= Dongmen Road =

Road in Shanghai, China

Dongmen Road (東門路) is a road in Shanghai, China. It extends in the west from the site of the old East Gate of Shanghai on Zhonghua Road, part of the ring road surrounding the Old City of Shanghai, to South Zhongshan Road and the Huangpu River in the east, an arterial road and part of the quasi-ring road Zhongshan Road. Administratively, it is in Huangpu District.

==History==
Dongmen Road is a street with a long history. "Dongmen" means "east gate". In the end of the Ming Dynasty, around 1700, when Shanghai became a small city for the first time, this street came to exist. The wall of the old city was built as a circle, totally on the west side of the Huangpu River. There are six gates to the outside—one north gate, one west gate, two south gates and two east gates. Among them, the east gate located on the west end of the Dongmen Street was the most important one in the old city.

Furthermore, at that time, river transportation was served as the most regular way to make purchase with other cities. The biggest dock in Shanghai, called Shiliupu, is near this east gate. So, the Dongmen Road which connected the East Gate and the Shiliupu dock is surely to be the main street of old Shanghai, with shops alongside, goods in and out, and traffic across frequently.

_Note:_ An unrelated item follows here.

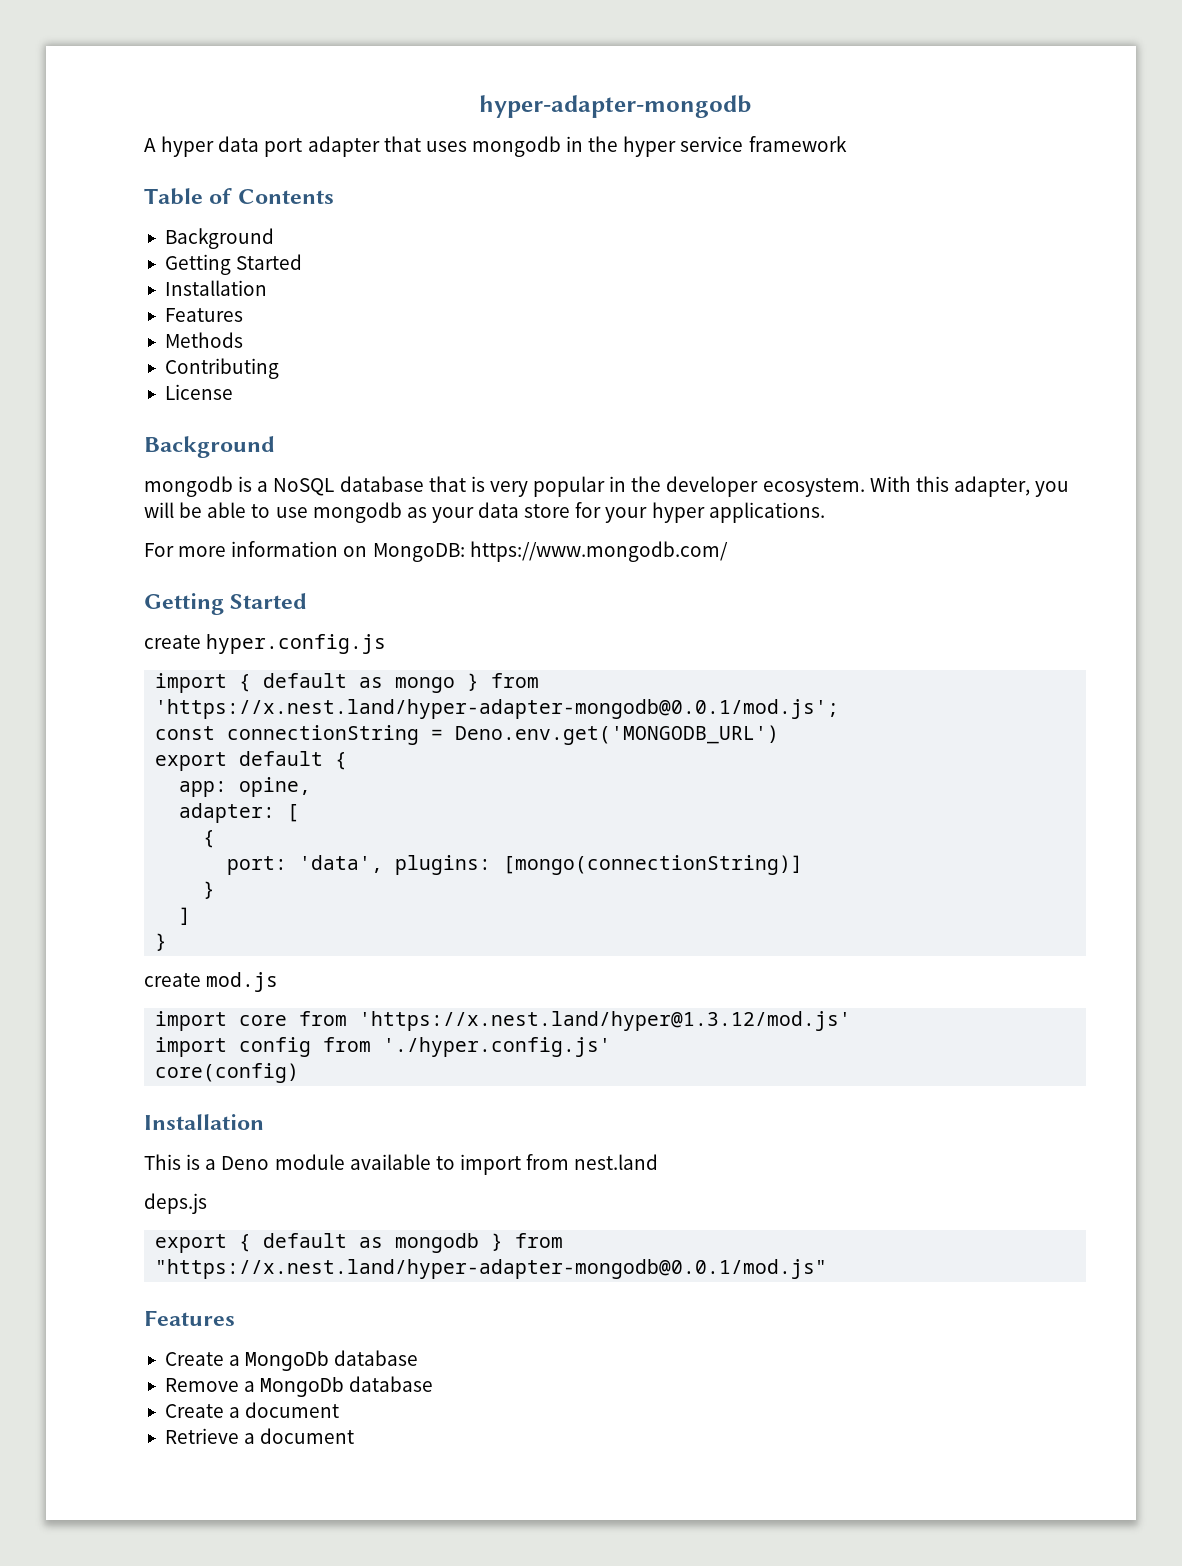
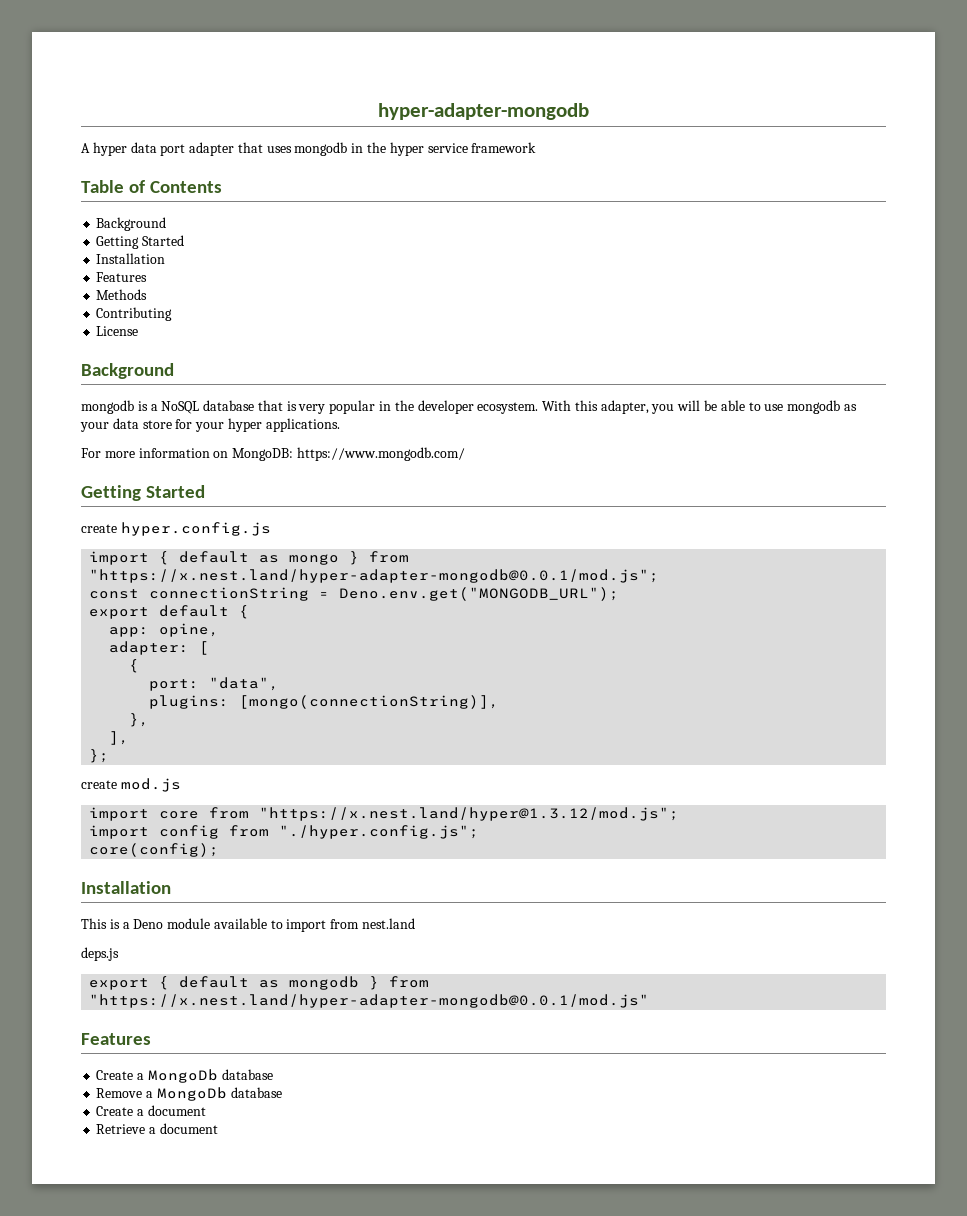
[155,699,840,719] 'https://x.nest.land/hyper-adapter-mongodb@0.0.1/mod.js'; -> [89,569,660,583] "https://x.nest.land/hyper-adapter-mongodb@0.0.1/mod.js";
[455,725,780,745] Deno.env.get('MONGODB_URL') -> [339,587,620,601] Deno.env.get("MONGODB_URL");
[299,855,804,875] [203,881,216,899] [179,907,192,925] [155,933,168,951] 'data', plugins: [mongo(connectionString)] // } // ] // } -> [209,677,280,691] [149,695,500,709] [129,713,150,727] [109,731,130,745] [89,749,110,763] "data", // plugins: [mongo(connectionString)], // }, // ], // };
[359,1011,852,1031] 'https://x.nest.land/hyper@1.3.12/mod.js' -> [259,807,680,821] "https://x.nest.land/hyper@1.3.12/mod.js";
[383,1037,612,1057] [155,1063,300,1083] './hyper.config.js' // core(config) -> [279,825,480,839] [89,843,220,857] "./hyper.config.js"; // core(config);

The wall and all the gates including the East Gate were destroyed around 1920 to make the traffic in and out more conveniently. And nowadays, The Shiliupu dock is no longer for transportation use but only for trip of the Huangu River instead. Dongmen Street, as a result, becomes a normal street of 20 meter wide, carrying four drives side by side. Shops are not as many as before. However, Dongmen Road is not far from Yuyuan Garden, an elaborate traditional garden in the Jiangnan style, and one of the tourist sites of Shanghai. As a result, the north side of the street now serves as a parking center where many tourist buses park.

==Recently==
Recently, the government has realized the special means of the historic street, and they are trying to build a huge shopping mall with active surface to make the prosperity of the blocks alongside reappear after hundreds of years. Actually, now, a residential community has been already built on the south side with commercial on the first and second floor.